【35話】交渉成立


 当然の如くアザミ父との面会を断ると、向こうはまさか断れるとは予想していなかったのか、急に焦り始めた。


「な、ななな! なぜですか!? 理由をお願いします!」

「いやいや。むしろ理由が必要なのかなって感じだけど、そもそも固有技能ユニークスキルとどう関係があるのさ」


 一番の問題はそこだ、全く話が繋がらない。


「それは、私のお父さんに会えば分かりますっ! 私達にはルーケイドさんのような方の力が必要なんですよ!」

「ふむ」


 どうやら何らかの理由で固有技能持ちの力が必要であり、その理由についてもアザミ父とやらに会えば説明してもらえるという事なのだろう。

しかしそれでは話が不透明すぎるし、こちらに何のメリットもない。


 それ以前に、なぜ俺が力を貸さなければならないのだろうか。


「まぁ、とりあえずそれは置いておいて。そこまでアザミさんが言うお父さんとやらは、いったいどんな人なの?」

「そ、それは……。いえ、それも会えば分かりますし、会わないのであれば私から言う事はできません」

「うーん」


 ダメだな、さすがにこれは交渉決裂だ。

お話にならない。


「結論から言うと、やっぱり無理かな。俺達にも目的があり、色々とやりたい事があるんだ。ディーとサーニャはどう? 二人が行きたいなら話に乗ってあげてもいいけど」

「私も当然パスかなー。ちょっとは見どころがあると思ってたんだけどー、見込み違いだったみたいー。これじゃライバルにもならないわー」


 サーニャの言うことは少し辛辣だが、確かに交渉にすらなってない現状では何にもならない。
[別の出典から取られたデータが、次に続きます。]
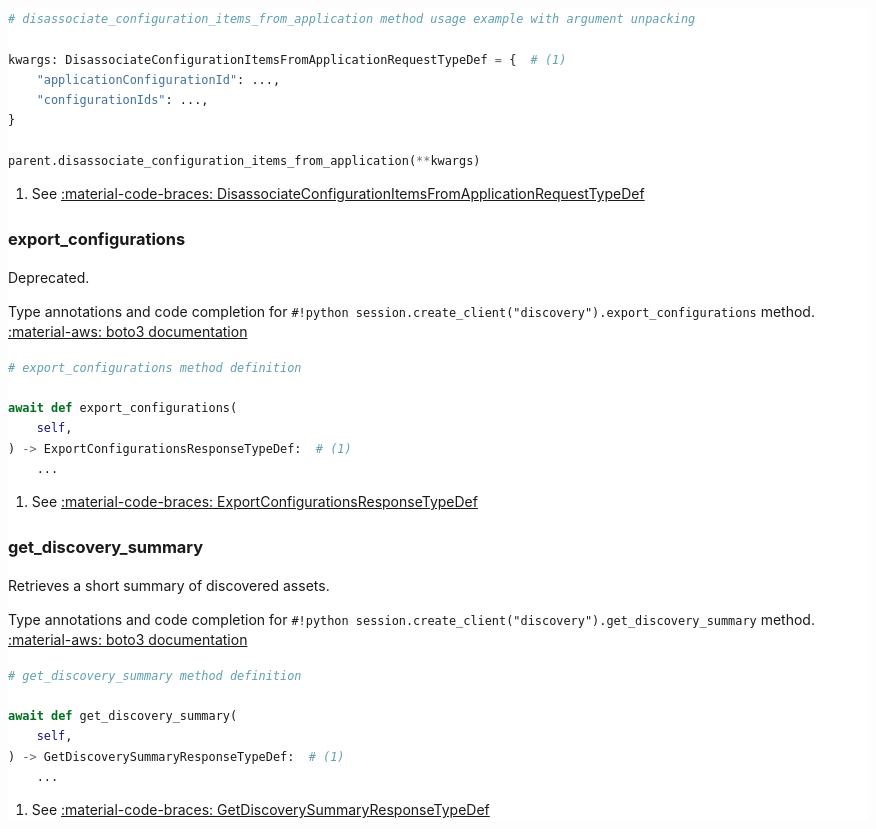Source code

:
 ```python
# disassociate_configuration_items_from_application method usage example with argument unpacking

kwargs: DisassociateConfigurationItemsFromApplicationRequestTypeDef = {  # (1)
    "applicationConfigurationId": ...,
    "configurationIds": ...,
}

parent.disassociate_configuration_items_from_application(**kwargs)
```

1. See [:material-code-braces: DisassociateConfigurationItemsFromApplicationRequestTypeDef](./type_defs.md#disassociateconfigurationitemsfromapplicationrequesttypedef)

### export\_configurations

Deprecated.

Type annotations and code completion for `#!python session.create_client("discovery").export_configurations` method.
[:material-aws: boto3 documentation](https://boto3.amazonaws.com/v1/documentation/api/latest/reference/services/discovery/client/export_configurations.html)

```python
# export_configurations method definition

await def export_configurations(
    self,
) -> ExportConfigurationsResponseTypeDef:  # (1)
    ...
```

1. See [:material-code-braces: ExportConfigurationsResponseTypeDef](./type_defs.md#exportconfigurationsresponsetypedef)



### get\_discovery\_summary

Retrieves a short summary of discovered assets.

Type annotations and code completion for `#!python session.create_client("discovery").get_discovery_summary` method.
[:material-aws: boto3 documentation](https://boto3.amazonaws.com/v1/documentation/api/latest/reference/services/discovery/client/get_discovery_summary.html)

```python
# get_discovery_summary method definition

await def get_discovery_summary(
    self,
) -> GetDiscoverySummaryResponseTypeDef:  # (1)
    ...
```

1. See [:material-code-braces: GetDiscoverySummaryResponseTypeDef](./type_defs.md#getdiscoverysummaryresponsetypedef)

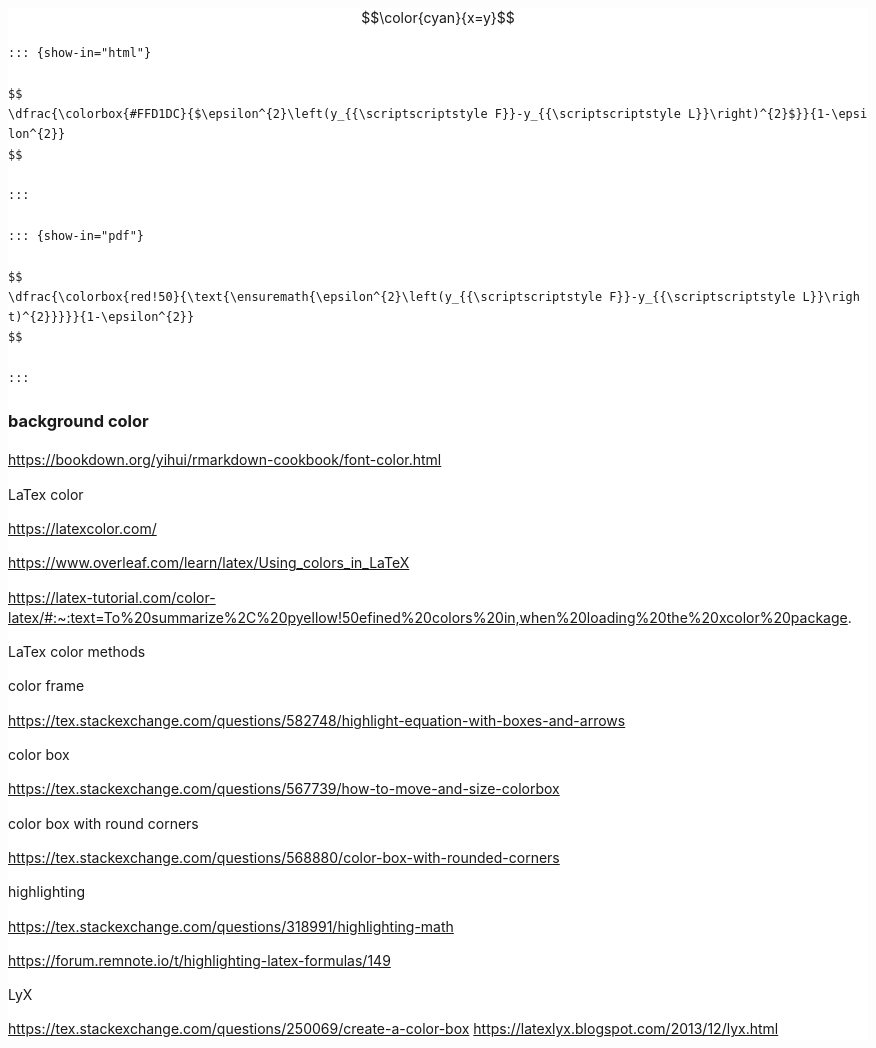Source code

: $$\color{cyan}{x=y}$$


```markdown
::: {show-in="html"}

$$
\dfrac{\colorbox{#FFD1DC}{$\epsilon^{2}\left(y_{{\scriptscriptstyle F}}-y_{{\scriptscriptstyle L}}\right)^{2}$}}{1-\epsilon^{2}}
$$

:::

::: {show-in="pdf"}

$$
\dfrac{\colorbox{red!50}{\text{\ensuremath{\epsilon^{2}\left(y_{{\scriptscriptstyle F}}-y_{{\scriptscriptstyle L}}\right)^{2}}}}}{1-\epsilon^{2}}
$$

:::
```

### background color

https://bookdown.org/yihui/rmarkdown-cookbook/font-color.html

LaTex color

https://latexcolor.com/

https://www.overleaf.com/learn/latex/Using_colors_in_LaTeX

https://latex-tutorial.com/color-latex/#:~:text=To%20summarize%2C%20pyellow!50efined%20colors%20in,when%20loading%20the%20xcolor%20package.

LaTex color methods

color frame

https://tex.stackexchange.com/questions/582748/highlight-equation-with-boxes-and-arrows

color box

https://tex.stackexchange.com/questions/567739/how-to-move-and-size-colorbox

color box with round corners

https://tex.stackexchange.com/questions/568880/color-box-with-rounded-corners

highlighting

https://tex.stackexchange.com/questions/318991/highlighting-math

https://forum.remnote.io/t/highlighting-latex-formulas/149

LyX

https://tex.stackexchange.com/questions/250069/create-a-color-box
https://latexlyx.blogspot.com/2013/12/lyx.html
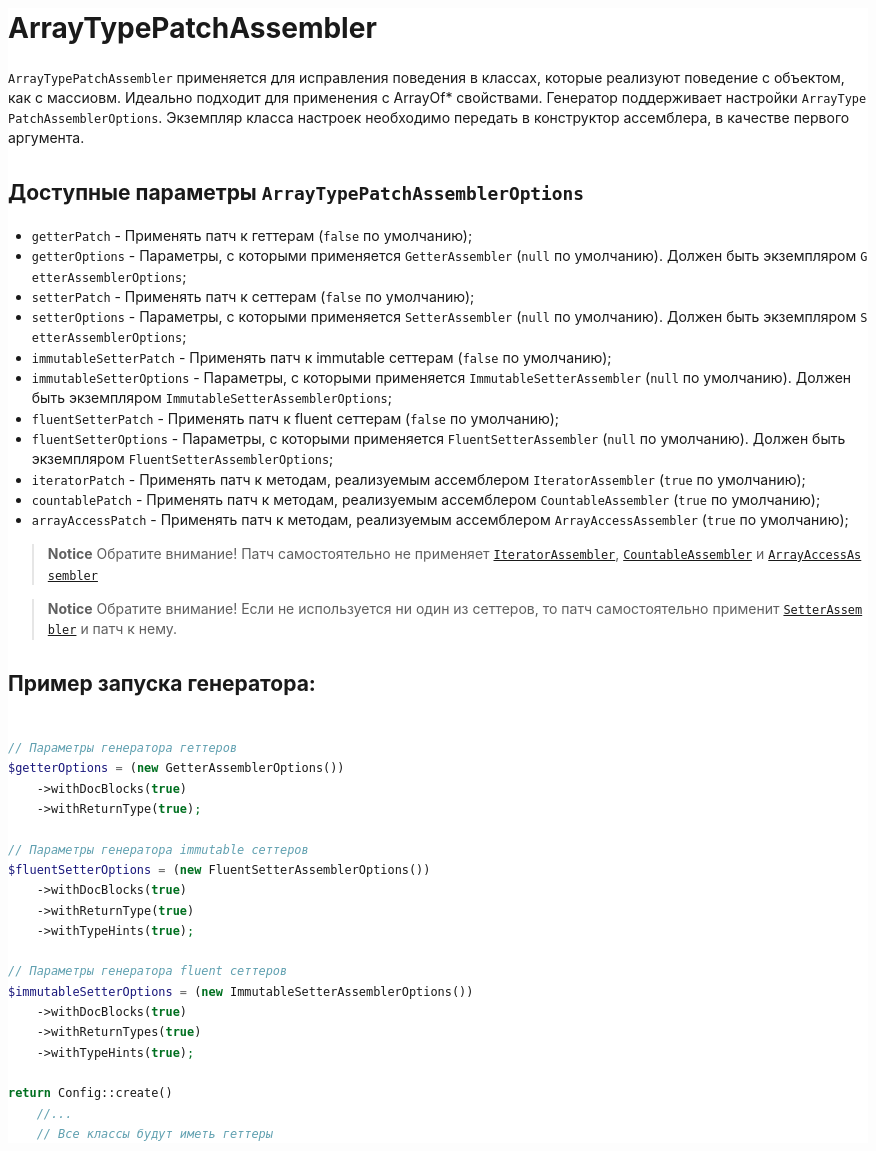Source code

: # ArrayTypePatchAssembler

`ArrayTypePatchAssembler` применяется для исправления поведения в классах, которые реализуют поведение с объектом, как с массиовм.
Идеально подходит для применения с ArrayOf* свойствами.
Генератор поддерживает настройки `ArrayTypePatchAssemblerOptions`. Экземпляр класса настроек необходимо передать в конструктор ассемблера,
в качестве первого аргумента.

## Доступные параметры `ArrayTypePatchAssemblerOptions`

- `getterPatch` - Применять патч к геттерам (`false` по умолчанию);
- `getterOptions` - Параметры, с которыми применяется `GetterAssembler` (`null` по умолчанию). Должен быть экземпляром `GetterAssemblerOptions`;
- `setterPatch` - Применять патч к сеттерам (`false` по умолчанию);
- `setterOptions` - Параметры, с которыми применяется `SetterAssembler` (`null` по умолчанию). Должен быть экземпляром `SetterAssemblerOptions`;
- `immutableSetterPatch` - Применять патч к immutable сеттерам (`false` по умолчанию);
- `immutableSetterOptions` - Параметры, с которыми применяется `ImmutableSetterAssembler` (`null` по умолчанию). Должен быть экземпляром `ImmutableSetterAssemblerOptions`;
- `fluentSetterPatch` - Применять патч к fluent сеттерам (`false` по умолчанию);
- `fluentSetterOptions` - Параметры, с которыми применяется `FluentSetterAssembler` (`null` по умолчанию). Должен быть экземпляром `FluentSetterAssemblerOptions`;
- `iteratorPatch` - Применять патч к методам, реализуемым ассемблером `IteratorAssembler` (`true` по умолчанию);
- `countablePatch` - Применять патч к методам, реализуемым ассемблером `CountableAssembler` (`true` по умолчанию);
- `arrayAccessPatch` - Применять патч к методам, реализуемым ассемблером `ArrayAccessAssembler` (`true` по умолчанию);

> **Notice**
> Обратите внимание!
> Патч самостоятельно не применяет [`IteratorAssembler`](IteratorAssembler.md), [`CountableAssembler`](CountableAssembler.md) и [`ArrayAccessAssembler`](ArrayAccessAssembler.md)

> **Notice**
> Обратите внимание!
> Если не используется ни один из сеттеров, то патч самостоятельно применит [`SetterAssembler`](SetterAssembler.md) и патч к нему.

## Пример запуска генератора:
```php

// Параметры генератора геттеров
$getterOptions = (new GetterAssemblerOptions())
    ->withDocBlocks(true)
    ->withReturnType(true);

// Параметры генератора immutable сеттеров
$fluentSetterOptions = (new FluentSetterAssemblerOptions())
    ->withDocBlocks(true)
    ->withReturnType(true)
    ->withTypeHints(true);

// Параметры генератора fluent сеттеров
$immutableSetterOptions = (new ImmutableSetterAssemblerOptions())
    ->withDocBlocks(true)
    ->withReturnTypes(true)
    ->withTypeHints(true);
    
return Config::create()
    //...
    // Все классы будут иметь геттеры
```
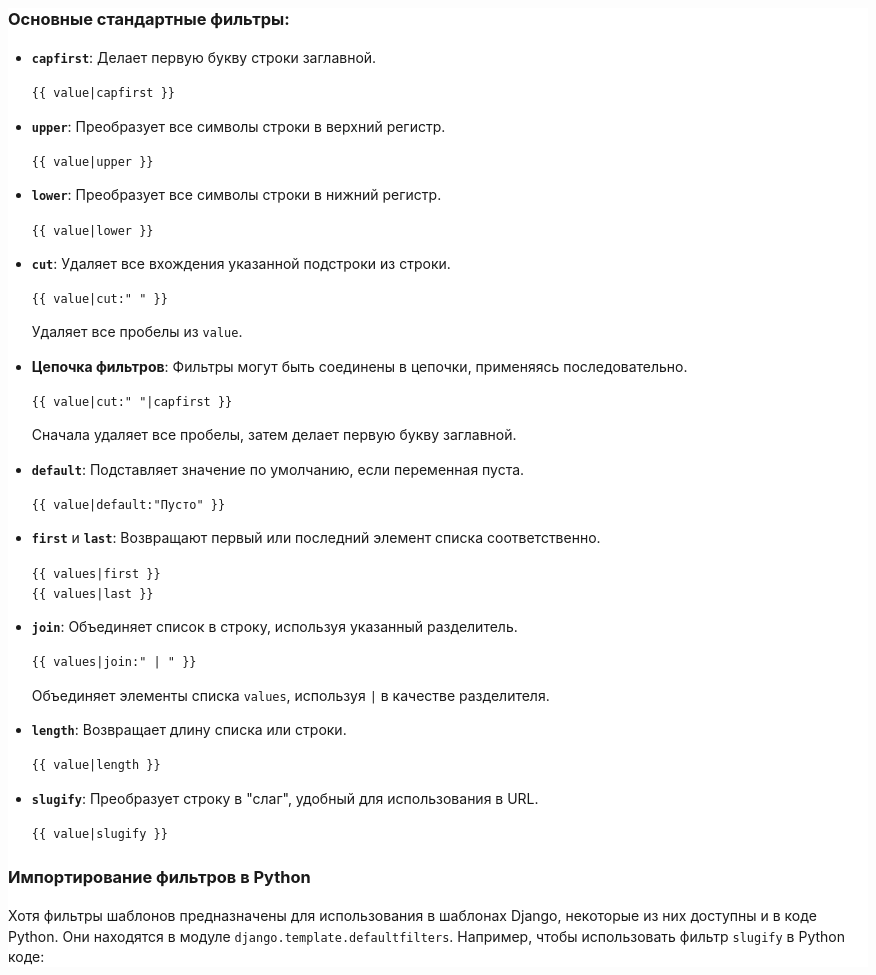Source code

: ### Основные стандартные фильтры:

- **`capfirst`**: Делает первую букву строки заглавной.
    ```django
  {{ value|capfirst }}
  ```
- **`upper`**: Преобразует все символы строки в верхний регистр.
  ```django
  {{ value|upper }}
  ```
- **`lower`**: Преобразует все символы строки в нижний регистр.
    ```django
  {{ value|lower }}
  ```
- **`cut`**: Удаляет все вхождения указанной подстроки из строки.
    ```django
  {{ value|cut:" " }}
  ```
  Удаляет все пробелы из `value`.
- **Цепочка фильтров**: Фильтры могут быть соединены в цепочки, применяясь последовательно.
  ```django
  {{ value|cut:" "|capfirst }}
  ```
  Сначала удаляет все пробелы, затем делает первую букву заглавной.

- **`default`**: Подставляет значение по умолчанию, если переменная пуста.
  ```django
  {{ value|default:"Пусто" }}
  ```
  
- **`first`** и **`last`**: Возвращают первый или последний элемент списка соответственно.
  ```django
  {{ values|first }}
  {{ values|last }}
  ```
  
- **`join`**: Объединяет список в строку, используя указанный разделитель.
  ```django
  {{ values|join:" | " }}
  ```
  Объединяет элементы списка `values`, используя `|` в качестве разделителя.

- **`length`**: Возвращает длину списка или строки.
  ```django
  {{ value|length }}
  ```
  
- **`slugify`**: Преобразует строку в "слаг", удобный для использования в URL.
  ```django
  {{ value|slugify }}
  ```

### Импортирование фильтров в Python

Хотя фильтры шаблонов предназначены для использования в шаблонах Django, некоторые из них доступны и в коде Python. Они находятся в модуле `django.template.defaultfilters`. Например, чтобы использовать фильтр `slugify` в Python коде:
もちろん彼女が交渉ではなくお願いをしているのは分かるし、何か事情があるのかもしれないが、その事情すらも分からないのだからどうしようもないのだ。


 すると、ディーが彼女を諭すように話を進め始めた。


「なあアンタ、それで本当に話がつくと思ってるのか? もしそうだとしたなら、俺達の事を舐め過ぎだ。どれだけ温室育ちのお嬢様なのかは知らないが、一度相手の立場になって考えてみてくれ」

「う、うぅ……。確かにそうですが、でも……」


 アザミさんが縋るように俺を見つめる。

……参ったな。

このまま追い出したんじゃ、まるで弱いものイジメをしているみたいだ。

というか涙目は卑怯だ、ズル過ぎる。


 ……ああもう、仕方ないなぁっ!


「あー分かった、分かったよもう。頼むからそんな目をしないでくれ、これじゃ俺達が悪者みたいだ」

「……っ、ならっ!」

「ああ、そのお願いは聞いてあげるさ。ただし、一つだけ条件付きでだけどね」

「条件くらいお安い御用ですともっ! この私にドンと任せてくださいっ」


 おいおい、まだ条件が何かすら言ってないんだが。

なぜもう満面の笑みなんだ。

復活が早すぎる。


「決断を急ぎすぎだよ、俺が無茶な条件を出したらどうするつもりなのさ」

「ふふふ、そちらこそ私を舐めないでください。ルーケイドさんがそんな事をするような人じゃない事は、今までのあなたを見ていれば分かりますともっ! なにせ、良い匂いのする村人さんですからね、そこらへんは信頼していますとも!」


 なんだその理屈は、どれだけ嗅覚に自信があるんだよ。

っていうか、嗅覚関係ないじゃん。


 ちなみに俺が出そうと思っている条件は至極簡単で、彼女言う通り無茶な要求とかでは決してない。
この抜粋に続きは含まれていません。